## ACTION ITEM
Locate the string "Neopac" in the records below. Copy every line where it occurs.

-- SOURCE INFORMATION follows --

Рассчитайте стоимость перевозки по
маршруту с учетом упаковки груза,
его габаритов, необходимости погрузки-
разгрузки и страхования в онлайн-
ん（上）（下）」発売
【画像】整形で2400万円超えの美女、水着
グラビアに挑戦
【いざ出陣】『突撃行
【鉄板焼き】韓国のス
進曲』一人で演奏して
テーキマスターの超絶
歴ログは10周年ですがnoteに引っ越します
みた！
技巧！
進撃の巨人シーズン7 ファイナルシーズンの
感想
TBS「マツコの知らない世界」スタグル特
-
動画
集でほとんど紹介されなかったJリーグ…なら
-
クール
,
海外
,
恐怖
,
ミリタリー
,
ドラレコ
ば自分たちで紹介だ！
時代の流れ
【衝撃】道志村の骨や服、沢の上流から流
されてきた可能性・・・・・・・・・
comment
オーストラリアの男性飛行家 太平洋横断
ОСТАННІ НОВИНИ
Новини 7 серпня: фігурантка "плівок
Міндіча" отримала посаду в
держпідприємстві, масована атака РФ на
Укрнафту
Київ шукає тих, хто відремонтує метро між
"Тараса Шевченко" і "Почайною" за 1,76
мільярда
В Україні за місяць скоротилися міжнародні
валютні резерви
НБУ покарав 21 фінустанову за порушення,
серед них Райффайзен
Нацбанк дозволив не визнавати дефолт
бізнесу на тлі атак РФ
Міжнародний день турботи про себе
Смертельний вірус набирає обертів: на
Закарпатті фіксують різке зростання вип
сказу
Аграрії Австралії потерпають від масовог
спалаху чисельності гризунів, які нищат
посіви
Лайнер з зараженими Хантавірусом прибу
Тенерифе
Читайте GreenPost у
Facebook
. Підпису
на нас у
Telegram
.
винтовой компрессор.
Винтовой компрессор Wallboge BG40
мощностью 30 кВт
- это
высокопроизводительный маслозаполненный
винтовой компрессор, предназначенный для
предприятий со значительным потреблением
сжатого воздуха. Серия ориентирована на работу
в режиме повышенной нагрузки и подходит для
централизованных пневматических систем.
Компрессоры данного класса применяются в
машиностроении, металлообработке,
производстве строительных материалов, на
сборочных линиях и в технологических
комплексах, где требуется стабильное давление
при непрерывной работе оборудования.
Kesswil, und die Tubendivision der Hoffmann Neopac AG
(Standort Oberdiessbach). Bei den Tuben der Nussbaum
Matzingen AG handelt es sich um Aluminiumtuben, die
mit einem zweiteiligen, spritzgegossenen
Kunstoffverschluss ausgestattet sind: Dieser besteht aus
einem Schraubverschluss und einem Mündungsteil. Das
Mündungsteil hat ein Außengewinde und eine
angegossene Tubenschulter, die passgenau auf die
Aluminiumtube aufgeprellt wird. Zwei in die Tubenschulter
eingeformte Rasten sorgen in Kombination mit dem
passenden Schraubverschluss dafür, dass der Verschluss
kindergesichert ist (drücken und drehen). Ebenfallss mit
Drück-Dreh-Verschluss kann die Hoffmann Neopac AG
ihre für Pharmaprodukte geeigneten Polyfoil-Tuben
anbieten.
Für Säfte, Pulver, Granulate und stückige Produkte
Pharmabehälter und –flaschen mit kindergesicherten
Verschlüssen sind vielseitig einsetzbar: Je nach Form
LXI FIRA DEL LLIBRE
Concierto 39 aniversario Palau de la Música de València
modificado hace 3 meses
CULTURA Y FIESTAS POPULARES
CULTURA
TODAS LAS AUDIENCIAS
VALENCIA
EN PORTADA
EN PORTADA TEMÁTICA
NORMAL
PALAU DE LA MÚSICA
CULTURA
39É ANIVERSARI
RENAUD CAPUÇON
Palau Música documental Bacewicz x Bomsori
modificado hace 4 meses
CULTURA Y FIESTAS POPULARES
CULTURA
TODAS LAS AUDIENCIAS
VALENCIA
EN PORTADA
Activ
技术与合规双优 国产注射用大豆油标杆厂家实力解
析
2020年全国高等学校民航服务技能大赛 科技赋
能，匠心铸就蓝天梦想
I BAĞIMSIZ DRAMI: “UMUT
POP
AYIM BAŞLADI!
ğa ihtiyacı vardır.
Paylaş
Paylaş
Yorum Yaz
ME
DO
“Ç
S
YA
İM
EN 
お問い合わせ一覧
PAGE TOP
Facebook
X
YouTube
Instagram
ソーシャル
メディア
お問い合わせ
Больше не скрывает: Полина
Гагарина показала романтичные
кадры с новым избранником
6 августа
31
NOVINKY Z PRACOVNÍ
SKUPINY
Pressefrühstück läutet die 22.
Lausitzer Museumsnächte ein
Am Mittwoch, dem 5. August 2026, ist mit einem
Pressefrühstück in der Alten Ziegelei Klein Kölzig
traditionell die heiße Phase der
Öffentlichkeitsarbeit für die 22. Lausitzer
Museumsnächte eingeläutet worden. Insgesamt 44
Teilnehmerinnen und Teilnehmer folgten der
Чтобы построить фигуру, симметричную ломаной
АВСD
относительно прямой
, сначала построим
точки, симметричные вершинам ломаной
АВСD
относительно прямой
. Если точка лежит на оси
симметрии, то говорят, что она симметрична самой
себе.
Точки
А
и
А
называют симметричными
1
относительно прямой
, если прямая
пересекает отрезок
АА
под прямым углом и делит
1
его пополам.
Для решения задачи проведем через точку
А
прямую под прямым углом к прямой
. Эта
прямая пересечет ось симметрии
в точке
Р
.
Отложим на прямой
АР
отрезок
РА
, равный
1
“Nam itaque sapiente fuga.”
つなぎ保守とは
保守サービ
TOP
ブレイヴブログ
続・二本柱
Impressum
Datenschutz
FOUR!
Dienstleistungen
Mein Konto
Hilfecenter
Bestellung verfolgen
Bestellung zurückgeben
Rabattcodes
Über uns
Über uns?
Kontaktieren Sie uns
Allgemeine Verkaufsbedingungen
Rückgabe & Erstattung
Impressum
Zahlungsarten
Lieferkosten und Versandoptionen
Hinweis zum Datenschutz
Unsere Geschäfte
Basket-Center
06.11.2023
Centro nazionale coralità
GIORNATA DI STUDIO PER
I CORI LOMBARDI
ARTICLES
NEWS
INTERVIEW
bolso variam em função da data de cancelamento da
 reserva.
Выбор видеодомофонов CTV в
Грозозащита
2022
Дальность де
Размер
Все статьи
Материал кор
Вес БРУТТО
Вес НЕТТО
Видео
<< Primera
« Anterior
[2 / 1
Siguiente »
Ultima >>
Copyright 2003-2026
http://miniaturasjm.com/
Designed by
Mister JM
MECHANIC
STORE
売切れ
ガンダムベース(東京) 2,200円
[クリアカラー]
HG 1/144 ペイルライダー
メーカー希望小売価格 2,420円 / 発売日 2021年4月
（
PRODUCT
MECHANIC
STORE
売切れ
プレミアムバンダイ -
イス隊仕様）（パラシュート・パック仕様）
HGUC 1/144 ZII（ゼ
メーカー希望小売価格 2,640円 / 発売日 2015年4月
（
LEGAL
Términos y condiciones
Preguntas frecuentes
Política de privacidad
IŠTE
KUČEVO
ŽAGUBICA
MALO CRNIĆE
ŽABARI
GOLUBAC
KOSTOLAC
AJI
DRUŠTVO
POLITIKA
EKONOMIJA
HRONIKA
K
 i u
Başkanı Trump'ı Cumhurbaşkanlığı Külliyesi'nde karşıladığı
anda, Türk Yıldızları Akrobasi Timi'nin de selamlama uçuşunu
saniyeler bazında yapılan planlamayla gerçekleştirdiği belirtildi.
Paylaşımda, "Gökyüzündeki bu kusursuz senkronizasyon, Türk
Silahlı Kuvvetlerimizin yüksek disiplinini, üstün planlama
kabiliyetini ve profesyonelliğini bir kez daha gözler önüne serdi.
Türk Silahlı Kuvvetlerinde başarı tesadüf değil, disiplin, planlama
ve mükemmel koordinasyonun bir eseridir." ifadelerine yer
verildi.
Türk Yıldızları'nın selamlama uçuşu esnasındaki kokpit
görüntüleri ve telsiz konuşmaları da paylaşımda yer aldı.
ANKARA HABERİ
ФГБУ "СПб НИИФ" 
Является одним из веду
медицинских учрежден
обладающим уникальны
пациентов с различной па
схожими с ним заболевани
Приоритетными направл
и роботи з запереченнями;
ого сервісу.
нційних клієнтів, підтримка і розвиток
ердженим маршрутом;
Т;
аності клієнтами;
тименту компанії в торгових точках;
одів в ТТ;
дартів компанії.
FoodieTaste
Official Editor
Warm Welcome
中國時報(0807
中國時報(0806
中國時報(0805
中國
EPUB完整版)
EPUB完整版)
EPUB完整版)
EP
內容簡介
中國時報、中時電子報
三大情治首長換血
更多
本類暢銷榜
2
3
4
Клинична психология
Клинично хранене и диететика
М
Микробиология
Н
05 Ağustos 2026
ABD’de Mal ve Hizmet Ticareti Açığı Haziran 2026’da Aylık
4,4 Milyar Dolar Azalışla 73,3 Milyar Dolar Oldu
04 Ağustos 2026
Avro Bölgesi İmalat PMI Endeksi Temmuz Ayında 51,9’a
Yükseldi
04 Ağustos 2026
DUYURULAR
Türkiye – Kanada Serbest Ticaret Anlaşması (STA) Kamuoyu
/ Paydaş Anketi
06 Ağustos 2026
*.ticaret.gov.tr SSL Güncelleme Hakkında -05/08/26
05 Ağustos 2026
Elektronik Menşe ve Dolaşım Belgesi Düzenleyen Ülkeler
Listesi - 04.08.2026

-- SOURCE INFORMATION concluded --

## SOLUTION FOR THIS EXERCISE
Kesswil, und die Tubendivision der Hoffmann Neopac AG
Drück-Dreh-Verschluss kann die Hoffmann Neopac AG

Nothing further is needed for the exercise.